A informação mais importante aqui é: eu nem gosto de Rush. Tirando umas cinco ou seis músicas, não me emociona. Mas acho Neil Peart impressionante, um dos grandes do rock. Ele é técnico e virtuoso, mas soa orgânico – não é nada forçado. Você sente o groove, não parece que é uma “maquininha” tocando. E as batidas soam como algo fora do comum – são pesadas, precisas, mas cheias de vida. Elas parecem ter sido muito bem pensadas, mas soam como se fossem casuais. E essa capacidade é muito rara de se atingir. Esse tipo de execução de altíssimo nível que soa leve e solta é uma característica dos grandes bateristas de jazz. Boa parte disso deve ser resultado de seus estudos com Freddie Gruber. Peart também é um ótimo arranjador – nas músicas, identificamos várias assinaturas sonoras, como se fossem licks ou riffs (aqui, a influência sobre Mike Portnoy, citada acima). Vale lembrar que o Rush é um power trio. E progressivo. E uma das maiores bandas de rock da história. Não é qualquer um que segura a batera numa situação dessas. É preciso se garantir. É preciso ser, assim, um…Neil Peart.

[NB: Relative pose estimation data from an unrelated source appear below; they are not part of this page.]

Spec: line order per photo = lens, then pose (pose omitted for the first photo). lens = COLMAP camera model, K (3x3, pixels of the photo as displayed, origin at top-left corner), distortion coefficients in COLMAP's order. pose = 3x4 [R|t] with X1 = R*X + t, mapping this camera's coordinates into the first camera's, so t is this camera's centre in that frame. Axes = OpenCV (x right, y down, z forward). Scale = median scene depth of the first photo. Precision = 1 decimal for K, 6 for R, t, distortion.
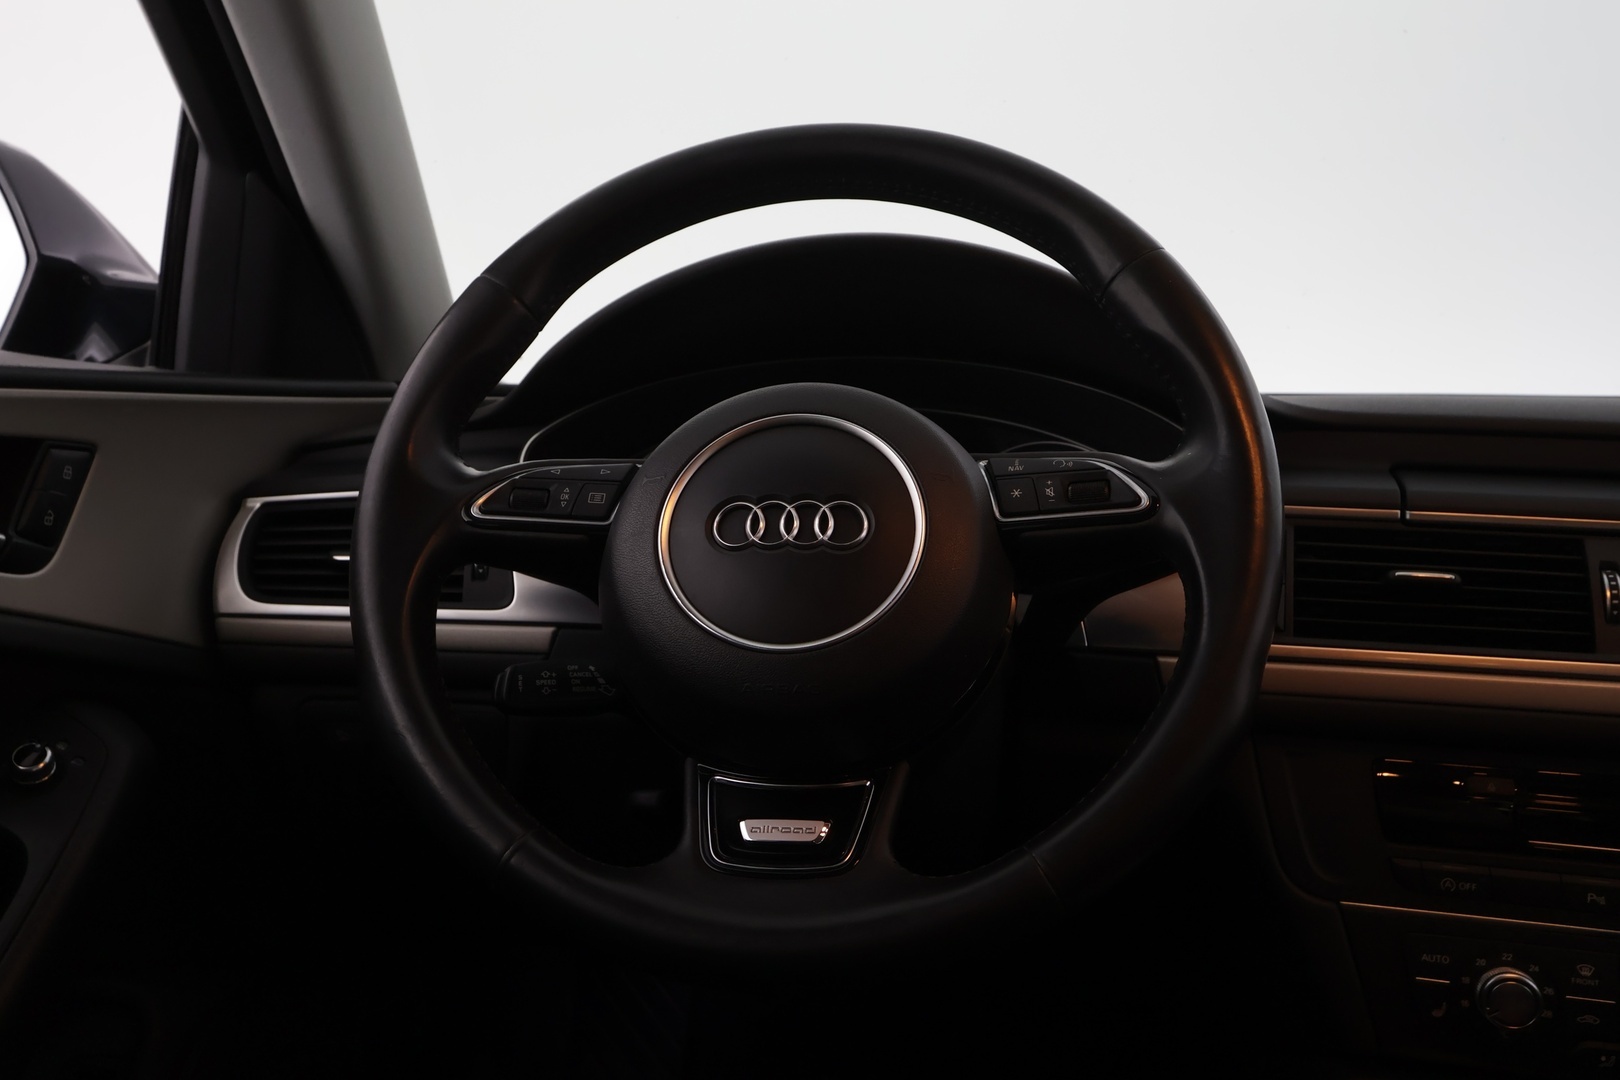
lens RADIAL K [[1363.2, 0, 820.3], [0, 1363.2, 534.7], [0, 0, 1]] dist [-0.006728, -0.001974]
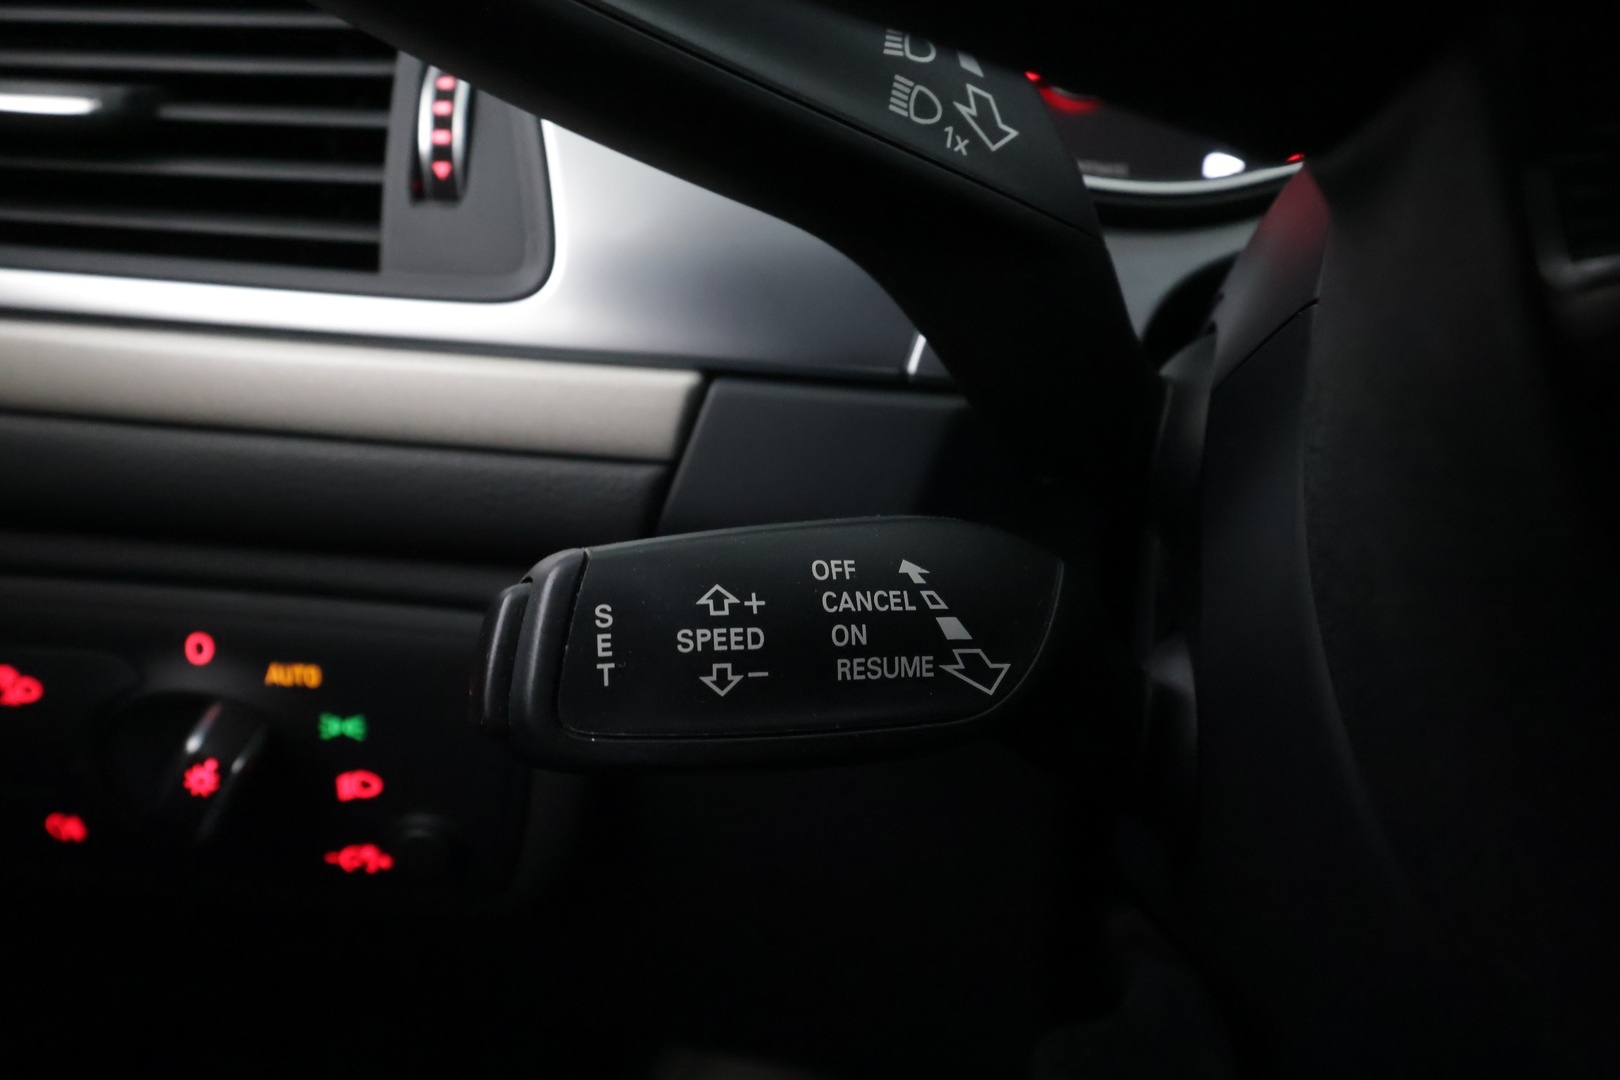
lens RADIAL K [[1363.2, 0, 820.3], [0, 1363.2, 534.7], [0, 0, 1]] dist [-0.006728, -0.001974]
pose [[0.999122, 0.041241, -0.007389, -0.211624], [-0.039056, 0.980597, 0.192106, 0.057064], [0.015168, -0.191649, 0.981346, 0.907054]]
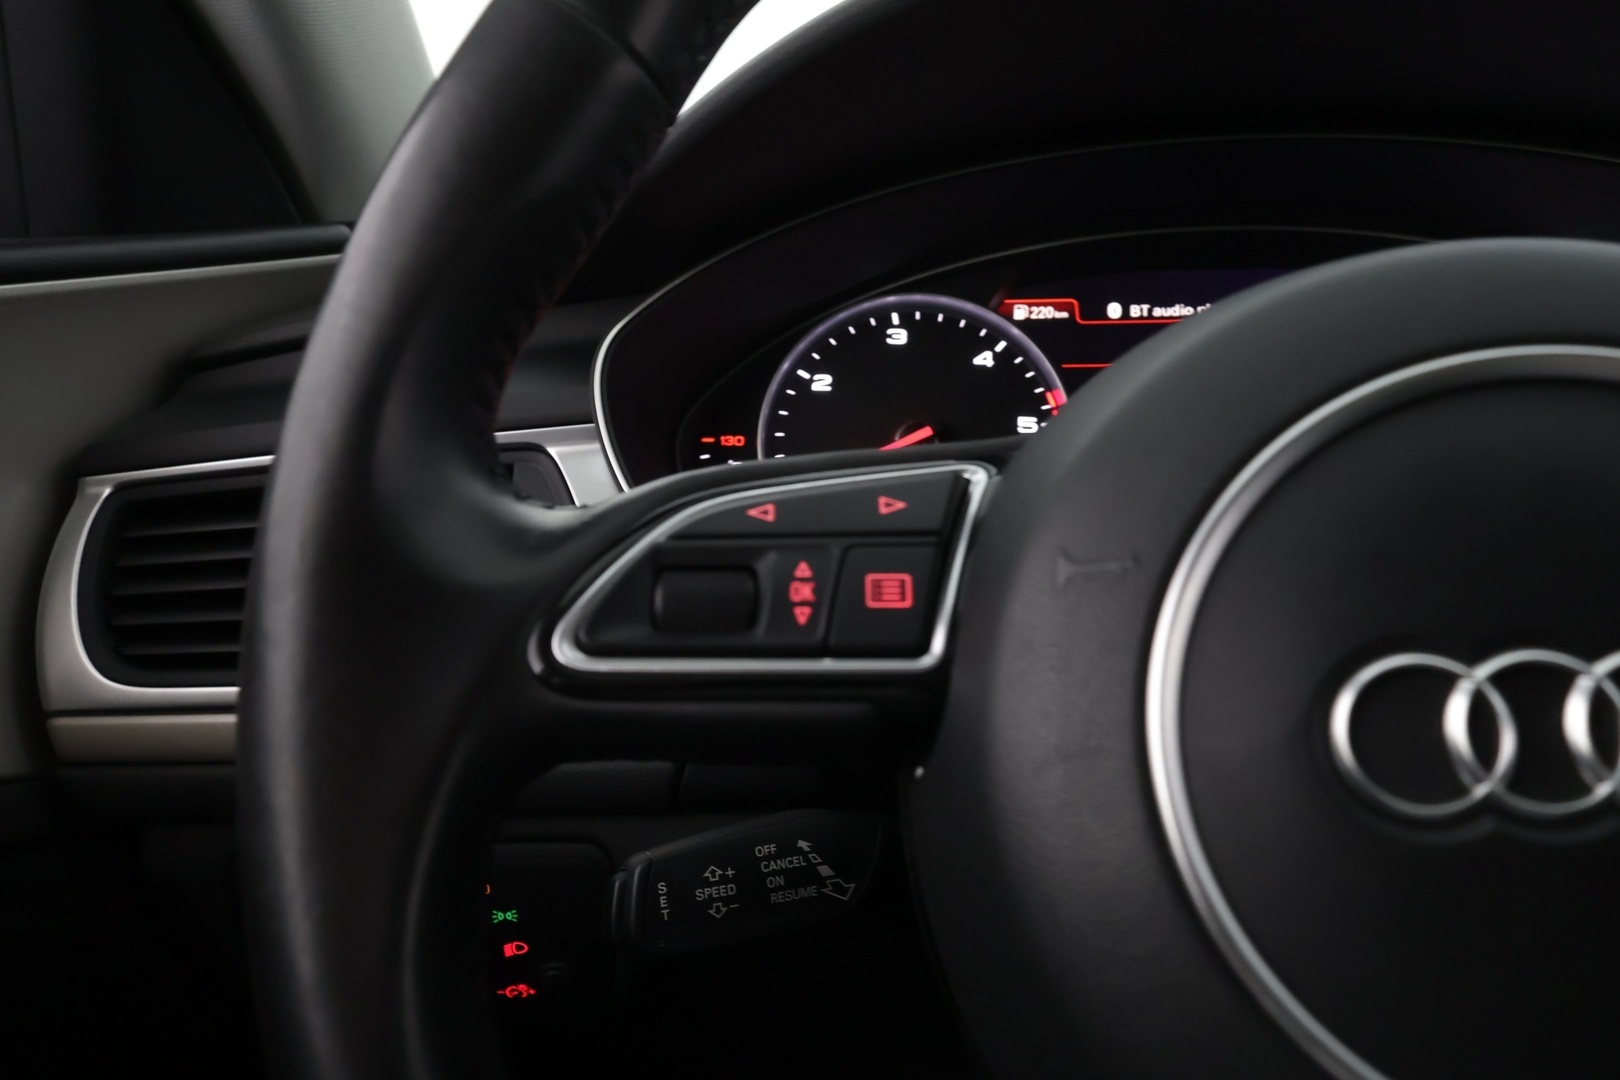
lens RADIAL K [[1363.2, 0, 820.3], [0, 1363.2, 534.7], [0, 0, 1]] dist [-0.006728, -0.001974]
pose [[0.998717, -0.050108, -0.007264, -0.178171], [0.050621, 0.985195, 0.163793, -0.102796], [-0.001051, -0.163951, 0.986468, 0.634636]]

Agora quero saber de você, geek musical: quais são os seus 05 bateristas favoritos de rock?

7 Responses to “Top 05 – Meus bateristas favoritos – internacionais”

  1. iago barros disse:

    Finalmente! O sr.rafael fernandes falando de algo que eu entendo…(brincadeira rafael.)para mim eu dividiria os 5 em duas classificaçoes:virtuoses e tecnicos…na qual seriam:
    portnoy e peart(virtuoses)
    mason e mangini(tecnicos)
    e o quinto eu colocaria brufford…

  2. William disse:

    Os meus cinco seriam: Portnoy, Neil Peart, Bonham, Bruford e Dennis Chambers, meio deslocado dos demais rs

  3. 1 – Bonham; 2 – Peart; 3 – Charlie Watts; 4 – Ginger Baker; 5 – Ringo Starr/Keith Moon (homenagem aos porra locas carismáticos).
    Abraços e parabéns pelo Geek e beijo para o Diogo.

    • Diogo Salles disse:

      Posso trocar o beijo por um abraço, Luiz? Nada pessoal… rss

      Mas sério, no futuro farei um post com o meu top 5 bateristas
      Apenas deixo aqui uma pergunta a todos: alguém ousaria deixar o Neil Peart de fora de uma lista de bateristas?

      abs a todos
      Diogo

  4. Rafael Fernandes disse:

    Obrigado William, Iago e Luiz pelos comentários, ótimas listas!!

    Abs,

    Rafael

  5. só vale do rock? porque eu incluiria Steve Gadd na lista.